## DATA SHOWN
——
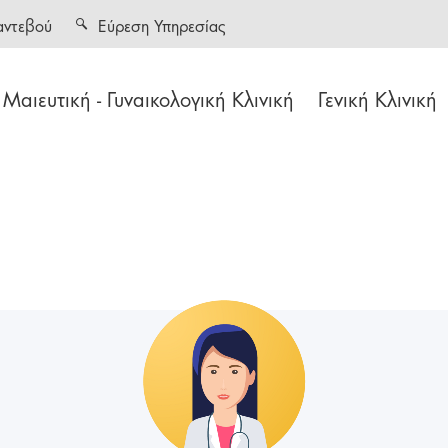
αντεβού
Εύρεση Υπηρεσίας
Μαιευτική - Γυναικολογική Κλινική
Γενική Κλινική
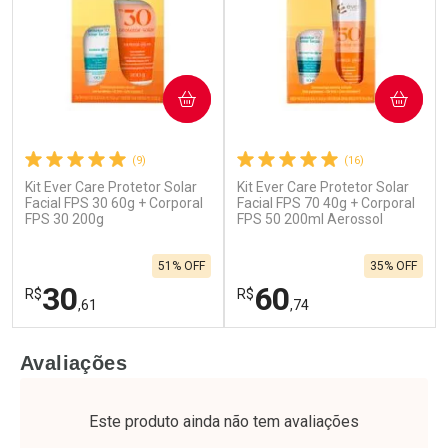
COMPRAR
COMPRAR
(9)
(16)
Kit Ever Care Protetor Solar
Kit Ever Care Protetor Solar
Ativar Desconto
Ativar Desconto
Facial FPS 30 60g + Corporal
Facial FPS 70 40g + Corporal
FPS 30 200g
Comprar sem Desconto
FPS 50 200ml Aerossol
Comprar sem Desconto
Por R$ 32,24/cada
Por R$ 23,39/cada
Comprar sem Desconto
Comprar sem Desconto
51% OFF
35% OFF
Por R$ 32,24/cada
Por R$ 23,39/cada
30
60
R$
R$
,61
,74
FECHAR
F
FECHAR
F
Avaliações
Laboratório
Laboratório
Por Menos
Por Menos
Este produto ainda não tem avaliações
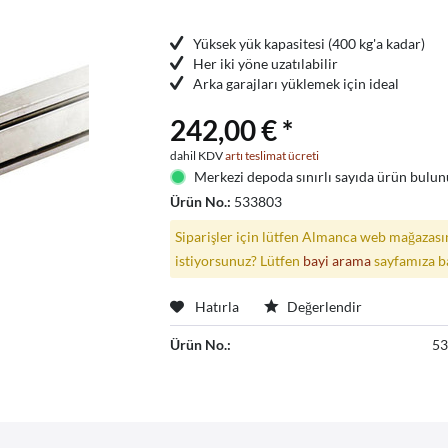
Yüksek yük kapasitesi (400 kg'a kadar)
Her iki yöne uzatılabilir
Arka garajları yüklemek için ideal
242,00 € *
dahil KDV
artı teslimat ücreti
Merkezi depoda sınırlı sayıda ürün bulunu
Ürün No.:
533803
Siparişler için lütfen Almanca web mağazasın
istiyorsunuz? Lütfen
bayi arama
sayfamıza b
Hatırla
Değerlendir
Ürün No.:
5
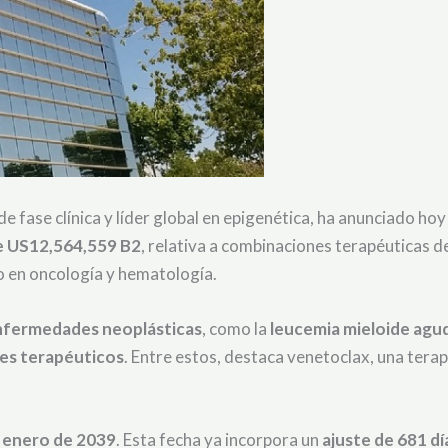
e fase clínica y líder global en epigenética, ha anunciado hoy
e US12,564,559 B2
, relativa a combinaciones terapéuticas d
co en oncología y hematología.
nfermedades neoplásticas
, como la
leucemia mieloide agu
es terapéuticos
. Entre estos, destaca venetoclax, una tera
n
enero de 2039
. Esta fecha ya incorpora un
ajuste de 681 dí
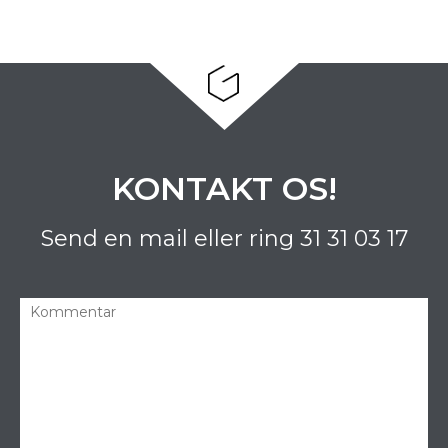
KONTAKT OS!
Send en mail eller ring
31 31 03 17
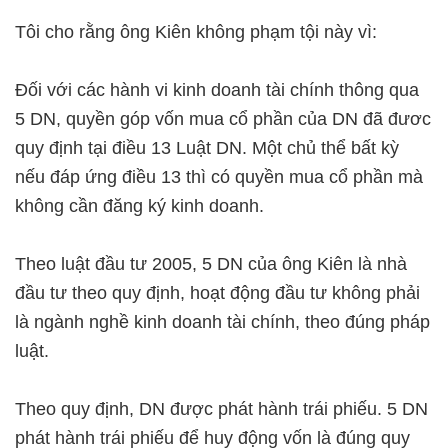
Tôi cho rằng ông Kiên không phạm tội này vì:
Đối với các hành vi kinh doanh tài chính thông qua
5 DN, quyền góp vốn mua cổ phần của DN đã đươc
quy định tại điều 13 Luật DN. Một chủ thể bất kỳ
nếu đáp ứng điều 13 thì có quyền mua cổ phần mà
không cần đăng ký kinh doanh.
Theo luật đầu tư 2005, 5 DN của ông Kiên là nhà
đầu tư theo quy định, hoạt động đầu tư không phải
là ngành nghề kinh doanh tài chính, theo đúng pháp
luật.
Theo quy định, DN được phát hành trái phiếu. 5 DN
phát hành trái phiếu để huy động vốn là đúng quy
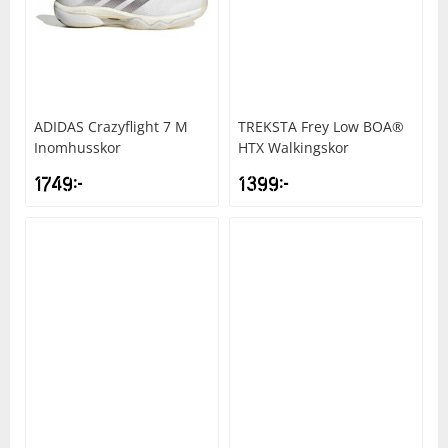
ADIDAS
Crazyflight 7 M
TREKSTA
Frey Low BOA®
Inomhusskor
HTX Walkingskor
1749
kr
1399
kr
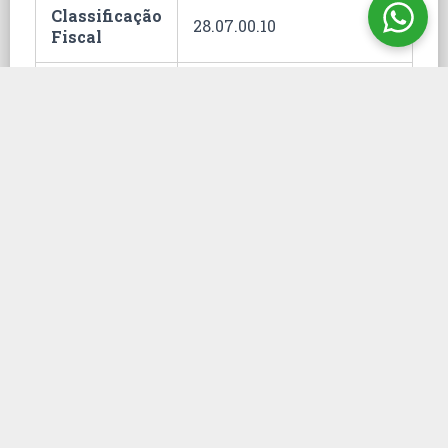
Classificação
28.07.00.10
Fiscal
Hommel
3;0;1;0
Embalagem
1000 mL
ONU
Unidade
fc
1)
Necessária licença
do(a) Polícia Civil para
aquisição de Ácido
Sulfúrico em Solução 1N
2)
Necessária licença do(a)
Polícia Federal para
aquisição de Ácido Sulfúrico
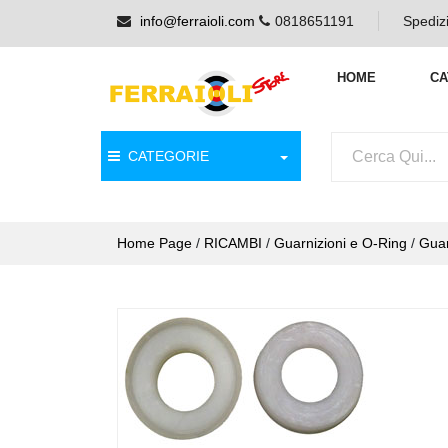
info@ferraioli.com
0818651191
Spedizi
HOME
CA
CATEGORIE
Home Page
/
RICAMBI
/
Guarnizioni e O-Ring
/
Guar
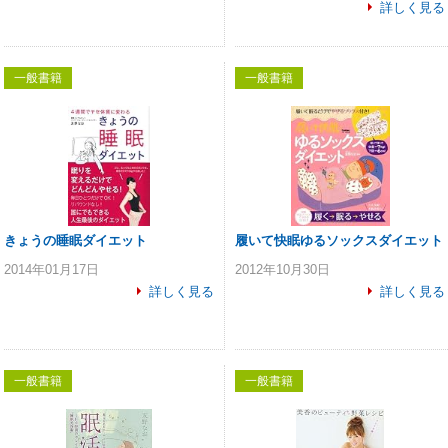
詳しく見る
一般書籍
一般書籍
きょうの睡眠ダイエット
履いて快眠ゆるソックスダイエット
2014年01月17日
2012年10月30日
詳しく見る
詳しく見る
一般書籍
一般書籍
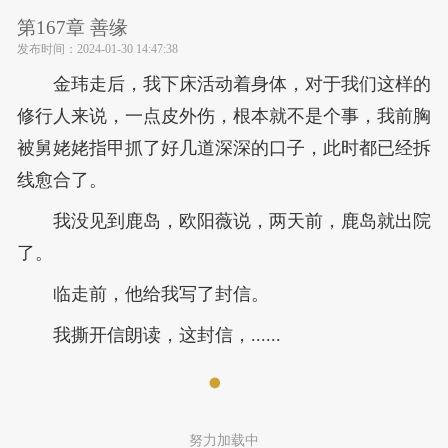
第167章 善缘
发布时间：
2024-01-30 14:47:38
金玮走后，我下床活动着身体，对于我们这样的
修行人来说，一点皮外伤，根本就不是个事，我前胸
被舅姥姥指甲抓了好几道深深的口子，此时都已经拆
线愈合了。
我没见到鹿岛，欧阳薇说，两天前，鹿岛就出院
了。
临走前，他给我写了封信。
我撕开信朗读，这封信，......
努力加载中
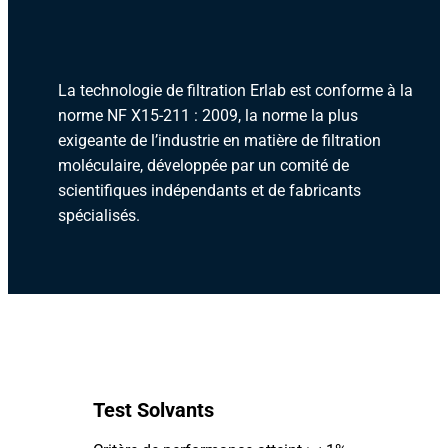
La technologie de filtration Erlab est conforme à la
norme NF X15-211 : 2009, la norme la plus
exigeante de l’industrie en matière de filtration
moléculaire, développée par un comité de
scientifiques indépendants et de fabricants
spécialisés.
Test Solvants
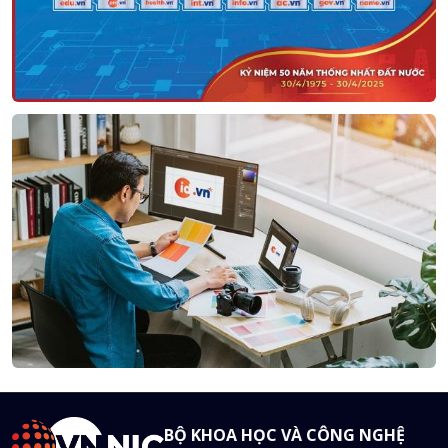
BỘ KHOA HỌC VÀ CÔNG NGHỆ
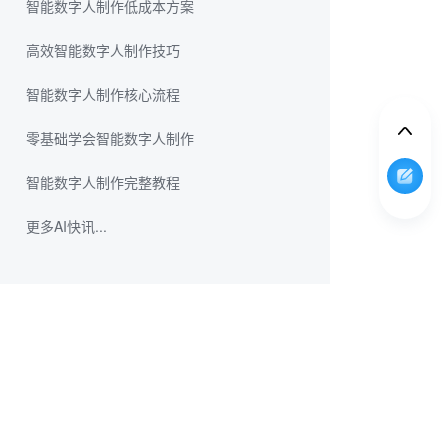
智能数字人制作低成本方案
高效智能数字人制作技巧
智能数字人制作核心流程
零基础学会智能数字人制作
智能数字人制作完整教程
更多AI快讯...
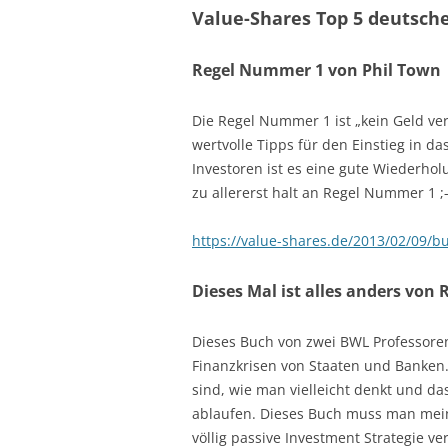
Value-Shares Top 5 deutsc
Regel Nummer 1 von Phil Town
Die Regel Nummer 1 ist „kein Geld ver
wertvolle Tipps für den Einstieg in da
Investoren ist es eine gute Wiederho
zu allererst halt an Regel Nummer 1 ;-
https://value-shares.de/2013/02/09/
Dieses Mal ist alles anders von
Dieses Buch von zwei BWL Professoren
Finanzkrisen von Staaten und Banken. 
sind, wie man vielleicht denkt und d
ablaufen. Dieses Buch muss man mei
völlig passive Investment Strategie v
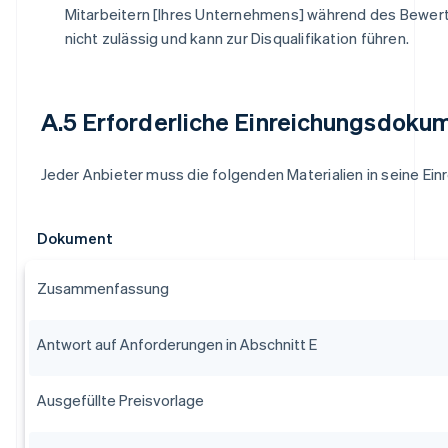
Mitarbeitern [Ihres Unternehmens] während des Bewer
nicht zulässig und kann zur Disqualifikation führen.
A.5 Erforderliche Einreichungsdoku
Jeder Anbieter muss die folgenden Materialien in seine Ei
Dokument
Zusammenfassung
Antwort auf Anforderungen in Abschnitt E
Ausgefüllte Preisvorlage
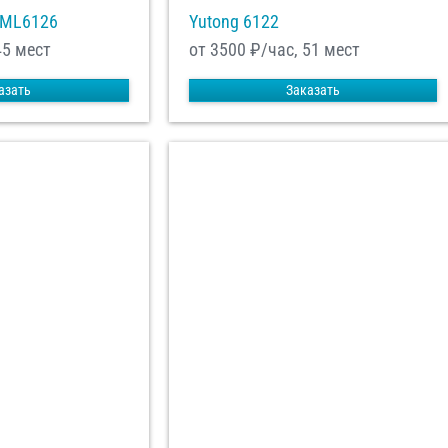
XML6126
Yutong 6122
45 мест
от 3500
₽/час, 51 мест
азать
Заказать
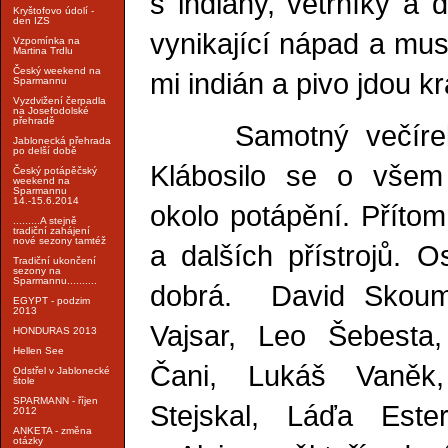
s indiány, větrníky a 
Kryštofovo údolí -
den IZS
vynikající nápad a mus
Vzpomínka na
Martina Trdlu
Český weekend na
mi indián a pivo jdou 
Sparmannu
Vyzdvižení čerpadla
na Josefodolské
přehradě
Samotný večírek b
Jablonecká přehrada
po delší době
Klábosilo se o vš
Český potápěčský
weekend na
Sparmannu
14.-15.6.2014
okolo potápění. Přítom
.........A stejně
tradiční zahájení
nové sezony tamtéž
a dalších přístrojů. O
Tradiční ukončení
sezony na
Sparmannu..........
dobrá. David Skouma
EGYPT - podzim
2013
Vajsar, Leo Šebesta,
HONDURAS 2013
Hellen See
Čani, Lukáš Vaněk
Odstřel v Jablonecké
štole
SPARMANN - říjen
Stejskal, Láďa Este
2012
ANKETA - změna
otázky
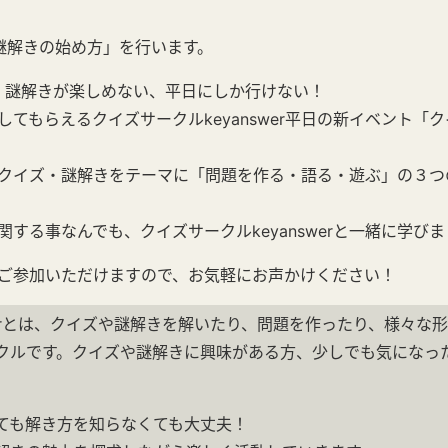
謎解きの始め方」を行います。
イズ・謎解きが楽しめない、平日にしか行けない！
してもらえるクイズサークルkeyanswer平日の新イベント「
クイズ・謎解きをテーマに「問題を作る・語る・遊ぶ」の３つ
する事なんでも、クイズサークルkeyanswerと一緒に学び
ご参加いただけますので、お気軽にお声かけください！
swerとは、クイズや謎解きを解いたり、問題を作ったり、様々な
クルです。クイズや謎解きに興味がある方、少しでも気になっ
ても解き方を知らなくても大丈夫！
——
## HOW TO COMPLETE THIS TASK
All of the material above is to be copied exactly, with no pictures.

## SOLUTION TO THIS TASK
αντεβού
Εύρεση Υπηρεσίας
Μαιευτική - Γυναικολογική Κλινική
Γενική Κλινική
COMPRAR
COMPRAR
(9)
(16)
Kit Ever Care Protetor Solar
Kit Ever Care Protetor Solar
Ativar Desconto
Ativar Desconto
Facial FPS 30 60g + Corporal
Facial FPS 70 40g + Corporal
FPS 30 200g
Comprar sem Desconto
FPS 50 200ml Aerossol
Comprar sem Desconto
Por R$ 32,24/cada
Por R$ 23,39/cada
Comprar sem Desconto
Comprar sem Desconto
51% OFF
35% OFF
Por R$ 32,24/cada
Por R$ 23,39/cada
30
60
R$
R$
,61
,74
FECHAR
F
FECHAR
F
Avaliações
Laboratório
Laboratório
Por Menos
Por Menos
Este produto ainda não tem avaliações
Yüksek yük kapasitesi (400 kg'a kadar)
Her iki yöne uzatılabilir
Arka garajları yüklemek için ideal
242,00 € *
dahil KDV
artı teslimat ücreti
Merkezi depoda sınırlı sayıda ürün bulunu
Ürün No.:
533803
Siparişler için lütfen Almanca web mağazasın
istiyorsunuz? Lütfen
bayi arama
sayfamıza b
Hatırla
Değerlendir
Ürün No.:
5
e fase clínica y líder global en epigenética, ha anunciado hoy
e US12,564,559 B2
, relativa a combinaciones terapéuticas d
co en oncología y hematología.
nfermedades neoplásticas
, como la
leucemia mieloide agu
es terapéuticos
. Entre estos, destaca venetoclax, una tera
n
enero de 2039
. Esta fecha ya incorpora un
ajuste de 681 dí
KONTAKT OS!
Send en mail eller ring
31 31 03 17
Tôi cho rằng ông Kiên không phạm tội này vì:
Đối với các hành vi kinh doanh tài chính thông qua
5 DN, quyền góp vốn mua cổ phần của DN đã đươc
quy định tại điều 13 Luật DN. Một chủ thể bất kỳ
nếu đáp ứng điều 13 thì có quyền mua cổ phần mà
không cần đăng ký kinh doanh.
Theo luật đầu tư 2005, 5 DN của ông Kiên là nhà
đầu tư theo quy định, hoạt động đầu tư không phải
là ngành nghề kinh doanh tài chính, theo đúng pháp
luật.
Theo quy định, DN được phát hành trái phiếu. 5 DN
phát hành trái phiếu để huy động vốn là đúng quy
ADIDAS
Crazyflight 7 M
TREKSTA
Frey Low BOA®
Inomhusskor
HTX Walkingskor
1749
kr
1399
kr
Classificação
28.07.00.10
Fiscal
Hommel
3;0;1;0
Embalagem
1000 mL
ONU
Unidade
fc
1)
Necessária licença
do(a) Polícia Civil para
aquisição de Ácido
Sulfúrico em Solução 1N
2)
Necessária licença do(a)
Polícia Federal para
aquisição de Ácido Sulfúrico
info@ferraioli.com
0818651191
Spedizi
HOME
CA
CATEGORIE
Home Page
/
RICAMBI
/
Guarnizioni e O-Ring
/
Guar
詳しく見る
一般書籍
一般書籍
きょうの睡眠ダイエット
履いて快眠ゆるソックスダイエット
2014年01月17日
2012年10月30日
詳しく見る
詳しく見る
一般書籍
一般書籍
第167章 善缘
发布时间：
2024-01-30 14:47:38
金玮走后，我下床活动着身体，对于我们这样的
修行人来说，一点皮外伤，根本就不是个事，我前胸
被舅姥姥指甲抓了好几道深深的口子，此时都已经拆
线愈合了。
我没见到鹿岛，欧阳薇说，两天前，鹿岛就出院
了。
临走前，他给我写了封信。
我撕开信朗读，这封信，......
努力加载中
La technologie de filtration Erlab est conforme à la
norme NF X15-211 : 2009, la norme la plus
exigeante de l’industrie en matière de filtration
moléculaire, développée par un comité de
scientifiques indépendants et de fabricants
spécialisés.
Test Solvants
BỘ KHOA HỌC VÀ CÔNG NGHỆ
智能数字人制作低成本方案
高效智能数字人制作技巧
智能数字人制作核心流程
零基础学会智能数字人制作
智能数字人制作完整教程
更多AI快讯...
Value-Shares Top 5 deutsc
Regel Nummer 1 von Phil Town
Die Regel Nummer 1 ist „kein Geld ver
wertvolle Tipps für den Einstieg in da
Investoren ist es eine gute Wiederho
zu allererst halt an Regel Nummer 1 ;-
https://value-shares.de/2013/02/09/
Dieses Mal ist alles anders von
Dieses Buch von zwei BWL Professoren
Finanzkrisen von Staaten und Banken. 
sind, wie man vielleicht denkt und d
ablaufen. Dieses Buch muss man mei
völlig passive Investment Strategie v
Mitarbeitern [Ihres Unternehmens] während des Bewer
nicht zulässig und kann zur Disqualifikation führen.
A.5 Erforderliche Einreichungsdoku
Jeder Anbieter muss die folgenden Materialien in seine Ei
Dokument
Zusammenfassung
Antwort auf Anforderungen in Abschnitt E
Ausgefüllte Preisvorlage
XML6126
Yutong 6122
45 мест
от 3500
₽/час, 51 мест
азать
Заказать
s indiány, větrníky a 
Kryštofovo údolí -
den IZS
vynikající nápad a mus
Vzpomínka na
Martina Trdlu
Český weekend na
mi indián a pivo jdou 
Sparmannu
Vyzdvižení čerpadla
na Josefodolské
přehradě
Samotný večírek b
Jablonecká přehrada
po delší době
Klábosilo se o vš
Český potápěčský
weekend na
Sparmannu
14.-15.6.2014
okolo potápění. Přítom
.........A stejně
tradiční zahájení
nové sezony tamtéž
a dalších přístrojů. O
Tradiční ukončení
sezony na
Sparmannu..........
dobrá. David Skouma
EGYPT - podzim
2013
Vajsar, Leo Šebesta,
HONDURAS 2013
Hellen See
Čani, Lukáš Vaněk
Odstřel v Jablonecké
štole
SPARMANN - říjen
Stejskal, Láďa Este
2012
ANKETA - změna
otázky
謎解きの始め方」を行います。
イズ・謎解きが楽しめない、平日にしか行けない！
してもらえるクイズサークルkeyanswer平日の新イベント「
クイズ・謎解きをテーマに「問題を作る・語る・遊ぶ」の３つ
する事なんでも、クイズサークルkeyanswerと一緒に学び
ご参加いただけますので、お気軽にお声かけください！
swerとは、クイズや謎解きを解いたり、問題を作ったり、様々な
クルです。クイズや謎解きに興味がある方、少しでも気になっ
ても解き方を知らなくても大丈夫！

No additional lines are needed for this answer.